Throughout her life, Creagar said she’s been influenced and inspired by people around her – strong women in particular.
“I attribute my confidence and independence to my mom, who is so strong and courageous,” she said. “She was in the first class at University of Connecticut law school that admitted women; when we lived in Arizona she hiked with my brothers and I in and out of the Grand Canyon a couple of times a year and has traveled to every continent and all over the U.S.
“Definitely Justice Nancy Rice,” Creagar continued. “She is a person who works and lives with intense integrity, and she had a lot of drive to get where she is and she did it without stepping on people. She did it by being the best she could be.”

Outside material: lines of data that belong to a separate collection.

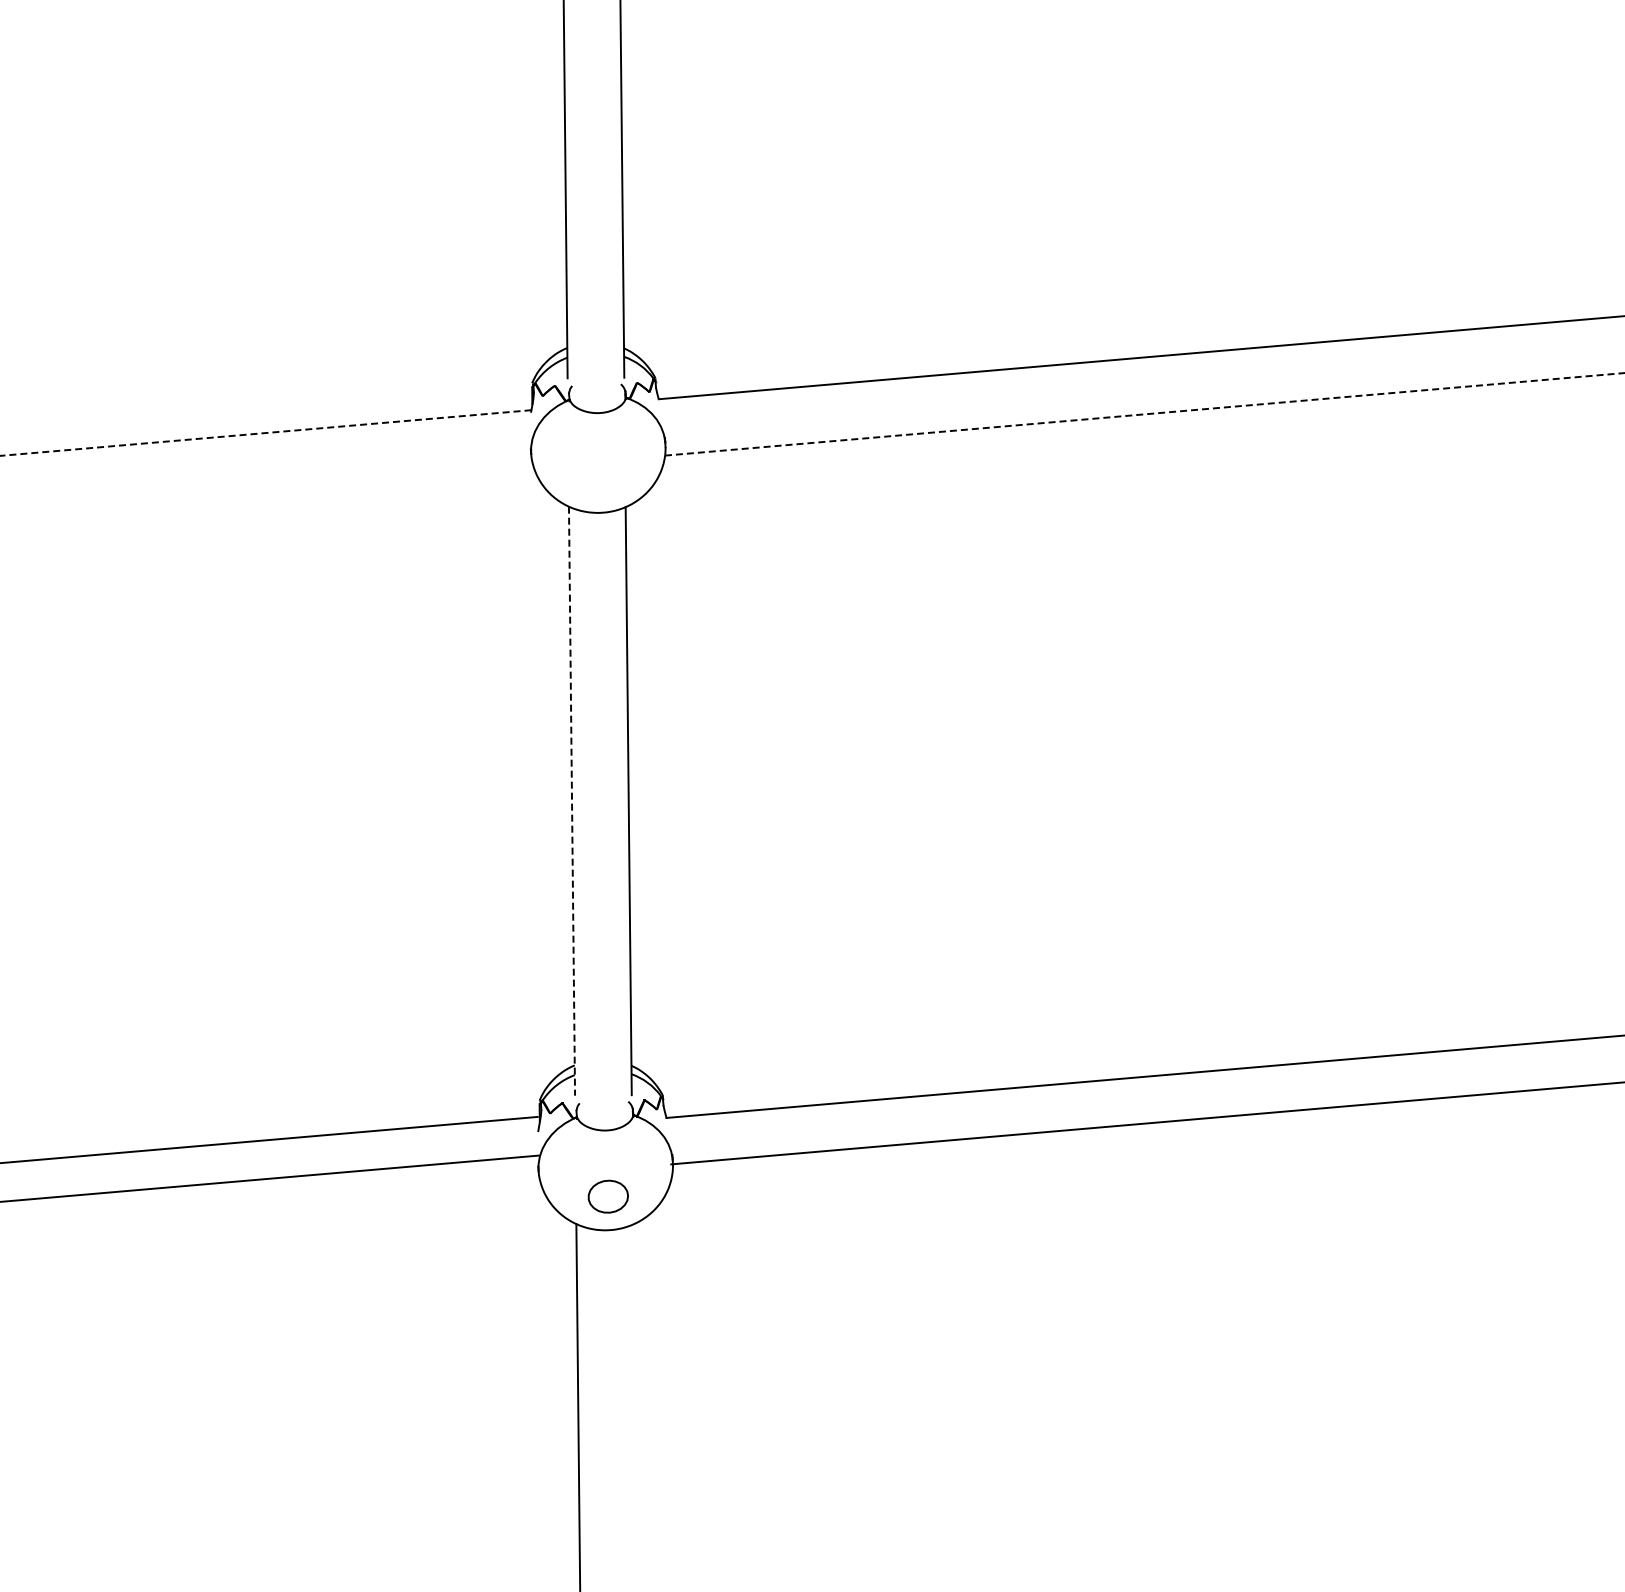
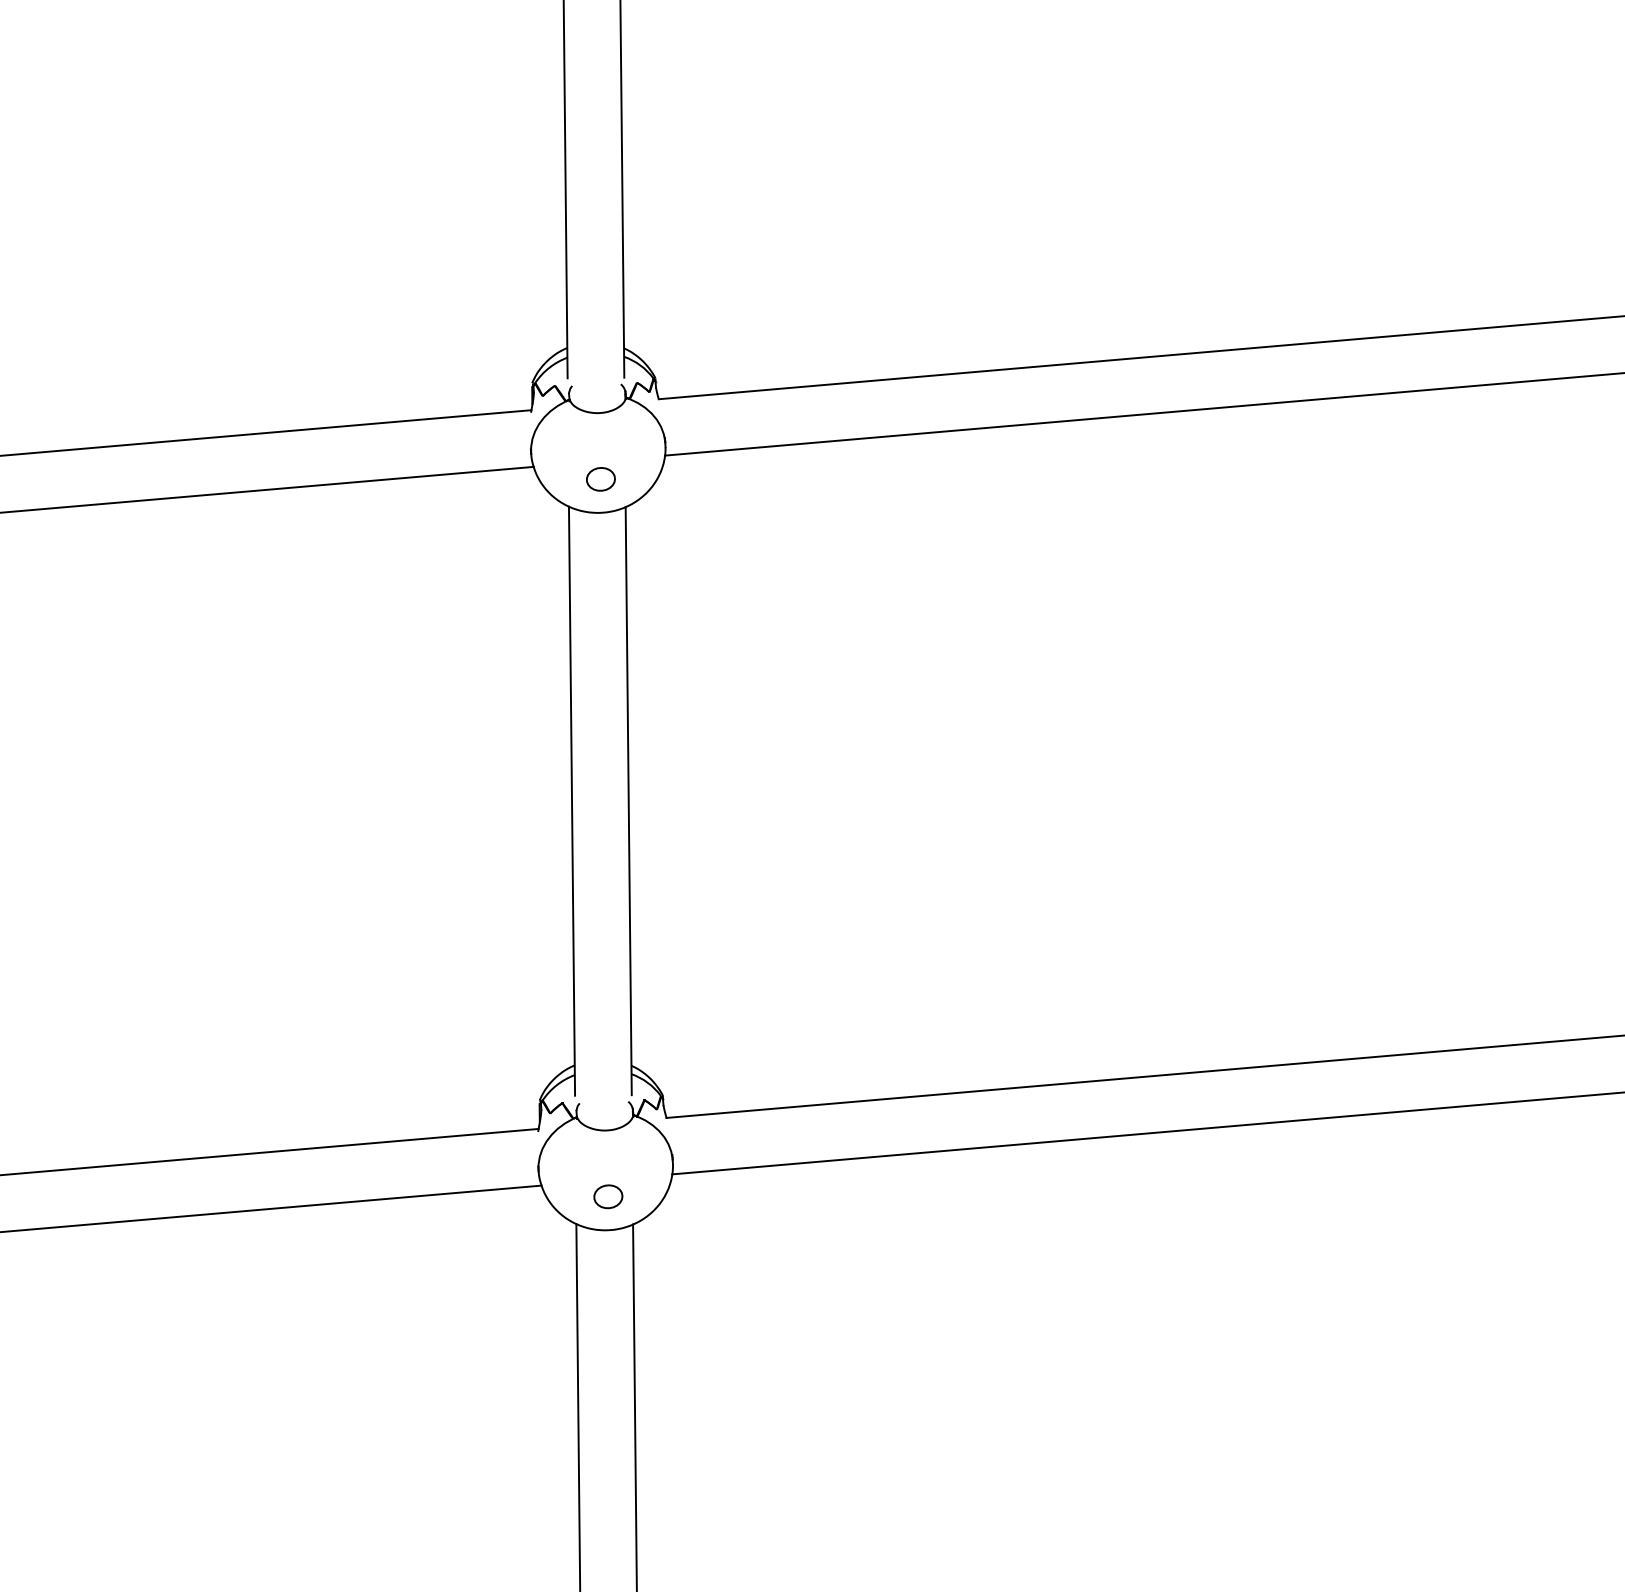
line at (1145, 414): dashed -> solid
line at (265, 433): dashed -> solid
part at (600, 479): none -> present
line at (267, 489): none -> present
line at (572, 801): dashed -> solid
line at (1146, 1123) position: (1146, 1123) -> (1146, 1133)
line at (269, 1139) position: (269, 1139) -> (270, 1151)
line at (270, 1178) position: (270, 1178) -> (271, 1208)
part at (607, 1196) size: 42x35 px -> 31x26 px
line at (634, 1406): none -> present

Creagar said she also feels inspired by her friends, including Nyana Sims.
“She’s probably one the most positive people I know, and she brings out the best in people, which is cool,” she said. “Janan McCreery and Peggy Knittel are also role models for women here, in terms of dealing with students and colleagues always with integrity and professionalism. They still just always have good advice about things.
“Those are some of the people who have come into my life for a reason and at the right time and have made me a better person.
“I think, too, I have a lot of students who are almost role models to me, because they are so determined,” Creagar said. “They have passion … intellectual curiosity … I try to teach with passion and knowledge and show them it’s OK to be passionate and invigorated about things.”
Even after working at the college for 20 years, Creagar said she still finds her work exciting and enjoyable.
“I really can’t imagine doing anything else and loving it every day,” she said. “And I try to model that to my students … I tell them to find something you love, but you have to put yourself in a place where you can seize the opportunity when it comes by.
“I just think I can learn something from everyone I meet and every situation I’m in,” Creagar said. “I try to show up every day and do my best.”